Jan. 27 2016 11:03 AM

Snyder’s top flaks sing different tune about FOIA now

Zach Pohl

At last week’s State of the State speech, Gov. Rick Snyder promised to release his official emails related to the Flint water crisis from 2014 and 2015 — which covers a period after the decision was made to switch Flint’s water source.

But on WDET the next morning, the governor reneged on that promise, telling Stephen Henderson that he would not release any emails from his executive staff, who were intimately involved in the decision-making process.

“They had the perspective that they were under the umbrella and shield because they’re part of the executive office,” Snyder said.

Michigan is one of just two states in the nation that exempt the Governor’s Office and the Legislature, as well as their staffs, from the Freedom of Information Act. The state ranked 50 out of 50 in a recent State Integrity report for ethics and trans parency laws.

What’s ironic is that the governor’s top two communications staffers — Communications Director Meegan Holland and Press Secretary Dave Murray — are former journalists who had previously championed the use of Michigan’s Freedom of Information Act to inform the public.

Holland (who worked for Booth Newspapers and served as Lansing bureau chief for MLIVE) was a founding board member for the Michigan Coalition for Open Government.

In 2013, Holland wrote an op-ed for City Pulse titled "Open government is good government."

“Michigan needs more open government,” Holland said. “Federal, state and local governmental agencies have many good people who believe their employers should be transparent. But not enough of them.”

Before joining Snyder’s administration, Dave Murray was a reporter with the Grand Rapids Press. In a 2009 interview, Murray explained how his use of FOIA discovered an increase in the number of school administrators earning more than $100,000 per year near Grand Rapids.

“We can gather that information for them. It’s rewarding for me to perform that role,” Murray said. “In the end our goal was to deliver information that readers — who are generally taxpayers — would find interesting, useful and in context.”

So, what does Murray think about FOIA now that he is serving as press secretary for the governor of Michigan?

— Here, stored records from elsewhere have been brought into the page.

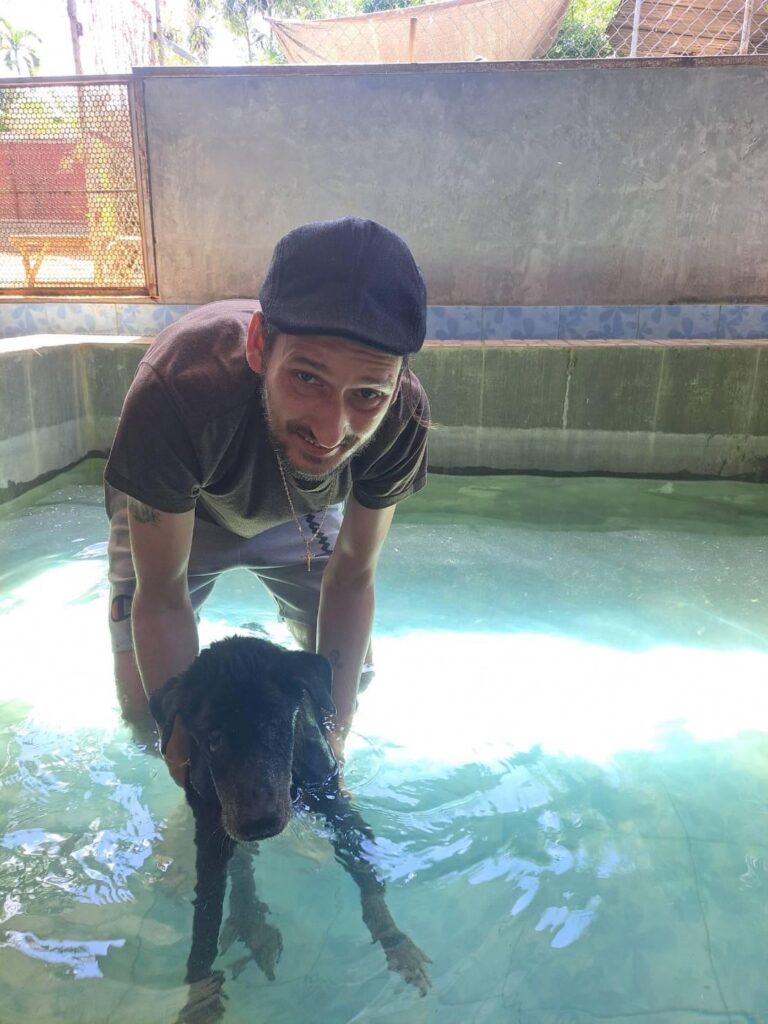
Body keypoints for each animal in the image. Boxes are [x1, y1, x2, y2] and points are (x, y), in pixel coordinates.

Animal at [147, 634, 430, 1019]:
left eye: (275, 724)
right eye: (213, 737)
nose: (259, 823)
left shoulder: (334, 803)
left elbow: (367, 878)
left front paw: (396, 942)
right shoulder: (210, 833)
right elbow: (204, 924)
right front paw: (200, 1000)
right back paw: (252, 923)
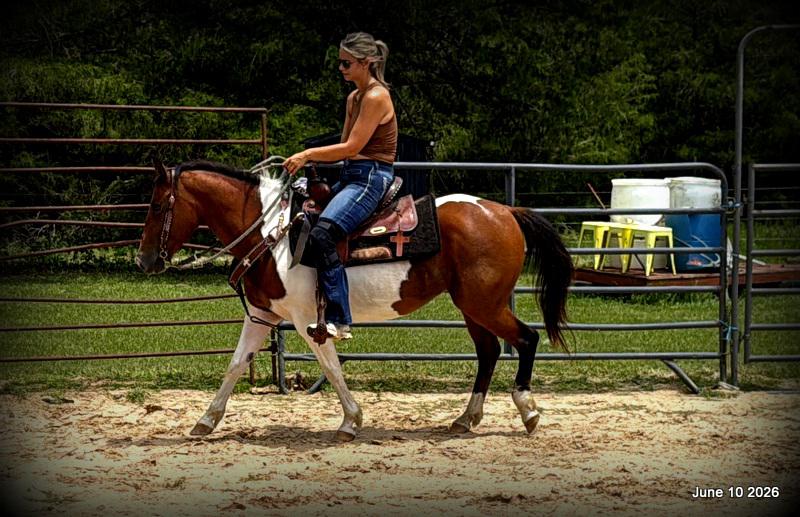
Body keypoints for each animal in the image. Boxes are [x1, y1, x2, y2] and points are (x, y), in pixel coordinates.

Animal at [136, 159, 572, 441]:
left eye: (156, 205)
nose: (144, 260)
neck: (272, 235)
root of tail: (505, 211)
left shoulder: (307, 320)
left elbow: (331, 368)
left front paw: (351, 421)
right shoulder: (261, 315)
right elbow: (234, 365)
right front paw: (205, 422)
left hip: (485, 304)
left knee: (526, 339)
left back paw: (528, 411)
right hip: (472, 307)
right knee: (488, 352)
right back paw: (467, 418)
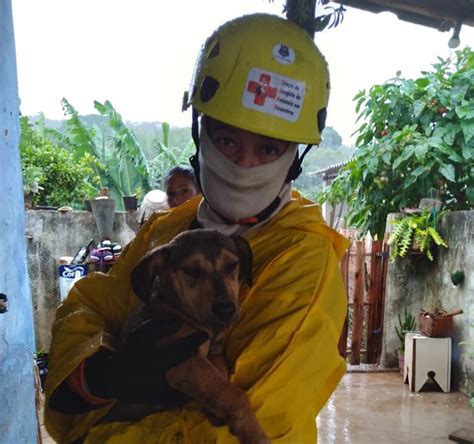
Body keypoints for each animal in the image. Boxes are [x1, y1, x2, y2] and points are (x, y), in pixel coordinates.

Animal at [102, 229, 268, 444]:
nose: (226, 310)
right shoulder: (185, 361)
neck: (179, 311)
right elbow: (234, 394)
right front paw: (253, 432)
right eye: (190, 270)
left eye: (232, 265)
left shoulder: (213, 354)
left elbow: (220, 377)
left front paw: (214, 410)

Earlier this month the watchdog group Common Cause Michigan submitted a FOIA request to the Governor’s Office, seeking all of his documents on the Flint water crisis. Murray refused to release the information.

The governor "is proud of the efforts his office has made to increase transparency and accountability, including dashboards featuring metrics for each department and creation of a citizen’s guide to how state and local governments spend money,” Murray said to the Flint Journal. “We’re always focusing on continuous quality improvement in this area.”

It’s worth pausing to note that Snyder’s dashboards make no mention of the Flint water crisis or lead poisoning.

Holland and Murray were hard-working journalists who spent their careers working to inform the public.

That’s why it’s so disappointing to see them now hiding behind the governor’s FOIA exemption, keeping essential information on the water crisis from the people of Flint — who are still in the dark about what the governor and his senior staff knew, and when.

(Zack Pohl, communications director for the Michigan AFL-CIO, served as communications director for former U.S. Rep. Mark Schauer's campaign for governor.)